DEM Parti Eş Genel Başkanı Tuncer Bakırhan, Cumhuriyet’in 102. yılı dolayısıyla T24’te kaleme aldığı yazıda, Türkiye’nin demokrasiyle bağını yeniden kurması gerektiğini vurguladı. Bakırhan, “Cumhuriyet, halkın egemenliğini tesis eden bir yönetim biçimi olarak doğdu ama zamanla halktan uzaklaştı. Artık Cumhuriyeti halka iade etme zamanı” ifadelerini kullandı.
“Cumhuriyeti yeniden düşünmek gerekiyor”
Bakırhan, Cumhuriyet’in 102 yıllık serüveninin toplumsuz bir cumhuriyet ve kamusuz bir demokrasi anlayışıyla yürüdüğünü belirterek şu değerlendirmede bulundu:
“Cumhuriyet bir egemenlik biçimidir ama onu diğerlerinden ayıran temel fark, demokrasidir. Kamu ile devleti özdeşleştiren anlayış, yurttaşı aktif bir siyasi özne olmaktan çıkardı. Bugün Cumhuriyeti topluma iade etme, yurttaşlara teslim etme zamanı.”
“Kürt meselesi Cumhuriyetin demokratikleşme imtihanıdır”
Bakırhan, 102 yıllık Cumhuriyetin en temel krizlerinden birinin Kürt meselesi olduğunu belirterek, bu sorunun “haklar ve siyasal katılım meselesi” olduğunu söyledi.
“Cumhuriyet ile demokrasi arasındaki gerilimin en acı sonucu Kürt meselesinde yaşandı. Bugün Barış ve Demokratik Toplum Süreci tarihi bir fırsat sunuyor. Bu süreci sahiplenmek, halkın Cumhuriyeti kendine mal etmesi anlamına gelir.”
“Tarihle ilişkimiz demokratikleşmeli”
Bakırhan, Cumhuriyet’in demokratikleşmesinin aynı zamanda tarihle ilişkimizin de demokratikleşmesi anlamına geldiğini belirtti:
“Resmî dil, bayrak ve ortak vatan demokratik bir toplumda ayrıcalığın değil, müşterek yaşamın sonucudur. Kürtler, Türkler, Aleviler, Süryaniler, Ermeniler ve bu coğrafyanın bütün halkları ortak bir hafızaya sahip çıkarak birlikte yaşamı güçlendirmelidir.”

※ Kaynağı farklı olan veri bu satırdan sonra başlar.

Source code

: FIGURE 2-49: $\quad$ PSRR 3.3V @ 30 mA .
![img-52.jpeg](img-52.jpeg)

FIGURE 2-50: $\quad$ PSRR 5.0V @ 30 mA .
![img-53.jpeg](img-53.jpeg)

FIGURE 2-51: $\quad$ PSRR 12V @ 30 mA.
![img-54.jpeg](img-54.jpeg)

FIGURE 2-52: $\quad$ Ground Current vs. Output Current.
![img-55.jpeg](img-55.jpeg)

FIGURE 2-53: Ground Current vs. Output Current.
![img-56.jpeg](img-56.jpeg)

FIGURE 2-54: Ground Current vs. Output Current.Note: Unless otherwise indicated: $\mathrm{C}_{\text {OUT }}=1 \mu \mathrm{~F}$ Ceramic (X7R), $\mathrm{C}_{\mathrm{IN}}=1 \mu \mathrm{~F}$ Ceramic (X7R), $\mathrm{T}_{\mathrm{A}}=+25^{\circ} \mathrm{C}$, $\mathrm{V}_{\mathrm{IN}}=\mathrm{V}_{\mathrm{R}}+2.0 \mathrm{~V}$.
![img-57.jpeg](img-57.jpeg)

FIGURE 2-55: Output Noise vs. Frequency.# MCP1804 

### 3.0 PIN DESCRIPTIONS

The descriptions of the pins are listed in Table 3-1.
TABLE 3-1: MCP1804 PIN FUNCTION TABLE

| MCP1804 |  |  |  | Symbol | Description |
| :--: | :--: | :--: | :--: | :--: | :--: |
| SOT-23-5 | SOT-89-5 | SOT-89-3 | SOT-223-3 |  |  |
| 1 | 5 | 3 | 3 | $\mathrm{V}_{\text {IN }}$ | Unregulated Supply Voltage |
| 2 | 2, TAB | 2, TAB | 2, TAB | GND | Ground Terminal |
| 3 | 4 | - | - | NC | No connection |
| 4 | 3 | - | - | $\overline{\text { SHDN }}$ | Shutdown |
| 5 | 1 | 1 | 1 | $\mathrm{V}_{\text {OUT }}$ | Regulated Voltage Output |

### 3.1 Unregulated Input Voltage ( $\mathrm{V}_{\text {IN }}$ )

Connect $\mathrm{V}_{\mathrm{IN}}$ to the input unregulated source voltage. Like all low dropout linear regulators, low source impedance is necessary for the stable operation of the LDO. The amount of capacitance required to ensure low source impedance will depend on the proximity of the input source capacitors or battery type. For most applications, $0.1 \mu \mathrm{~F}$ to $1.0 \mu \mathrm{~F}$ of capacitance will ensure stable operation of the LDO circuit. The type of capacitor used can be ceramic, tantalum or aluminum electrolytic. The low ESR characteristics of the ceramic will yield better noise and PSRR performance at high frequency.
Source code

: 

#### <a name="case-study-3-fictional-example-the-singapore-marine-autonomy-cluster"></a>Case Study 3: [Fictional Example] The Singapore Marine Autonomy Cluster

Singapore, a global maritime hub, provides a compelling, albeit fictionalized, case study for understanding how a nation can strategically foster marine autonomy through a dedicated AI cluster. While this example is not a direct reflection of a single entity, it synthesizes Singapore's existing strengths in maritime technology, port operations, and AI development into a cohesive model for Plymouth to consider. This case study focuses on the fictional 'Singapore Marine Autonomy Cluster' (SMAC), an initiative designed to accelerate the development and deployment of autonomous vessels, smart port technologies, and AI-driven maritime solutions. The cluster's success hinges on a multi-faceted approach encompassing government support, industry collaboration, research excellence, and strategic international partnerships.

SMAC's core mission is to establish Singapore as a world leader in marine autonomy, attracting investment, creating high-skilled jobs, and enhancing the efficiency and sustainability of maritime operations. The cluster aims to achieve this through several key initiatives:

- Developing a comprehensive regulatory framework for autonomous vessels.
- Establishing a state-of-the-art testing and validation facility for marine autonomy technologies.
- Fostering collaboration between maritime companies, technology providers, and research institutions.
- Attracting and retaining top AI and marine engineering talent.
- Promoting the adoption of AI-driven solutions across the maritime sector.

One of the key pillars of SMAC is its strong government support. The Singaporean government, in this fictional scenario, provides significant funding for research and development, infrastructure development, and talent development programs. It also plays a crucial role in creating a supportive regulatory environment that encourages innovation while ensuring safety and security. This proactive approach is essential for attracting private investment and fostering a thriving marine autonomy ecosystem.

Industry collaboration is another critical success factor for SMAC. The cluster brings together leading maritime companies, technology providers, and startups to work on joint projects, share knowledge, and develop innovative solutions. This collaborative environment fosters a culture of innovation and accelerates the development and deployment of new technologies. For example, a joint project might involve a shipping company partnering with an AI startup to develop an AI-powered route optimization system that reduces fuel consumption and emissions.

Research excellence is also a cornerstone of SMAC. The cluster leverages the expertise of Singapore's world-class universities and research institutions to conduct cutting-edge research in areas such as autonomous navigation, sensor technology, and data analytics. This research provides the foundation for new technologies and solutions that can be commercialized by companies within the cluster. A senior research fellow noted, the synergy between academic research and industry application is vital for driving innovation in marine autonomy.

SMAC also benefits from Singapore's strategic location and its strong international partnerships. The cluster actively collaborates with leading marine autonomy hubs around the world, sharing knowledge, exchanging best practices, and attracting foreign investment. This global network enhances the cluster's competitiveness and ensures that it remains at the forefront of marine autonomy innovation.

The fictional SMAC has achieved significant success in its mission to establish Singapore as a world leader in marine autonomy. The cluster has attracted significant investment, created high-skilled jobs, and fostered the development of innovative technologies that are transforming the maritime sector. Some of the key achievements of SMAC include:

“Barış, yaşam hakkının bir gereğidir”
Bakırhan, 1 Ekim 2024’te başlayan barış sürecine atıf yaparak, demokratik müzakereyle barışın tesis edilmesi gerektiğini ifade etti.
“Cumhuriyet bir kurtuluş ve kuruluş projesi olarak doğdu. Ancak Kürtler, kurtuluşun öznesiyken kuruluşun nesnesi haline getirildi. Bugün bu kuruluş hikâyesini yeniden, çoğulcu bir anlayışla yazma zamanıdır.”
“Cumhuriyeti bir halay gibi düşünmeliyiz”
Bakırhan, sözlerini Sırrı Süreyya Önder’in bir düğün hikâyesine atıfta bulunarak bitirdi:
“Cumhuriyeti bir halay gibi ele almalıyız. Herkesin adımını, rengini, sesini kattığı, kimsenin dışarıda bırakılmadığı bir Cumhuriyet. Ancak böyle bir Cumhuriyet, gerçek bir Demokratik Cumhuriyet olabilir.”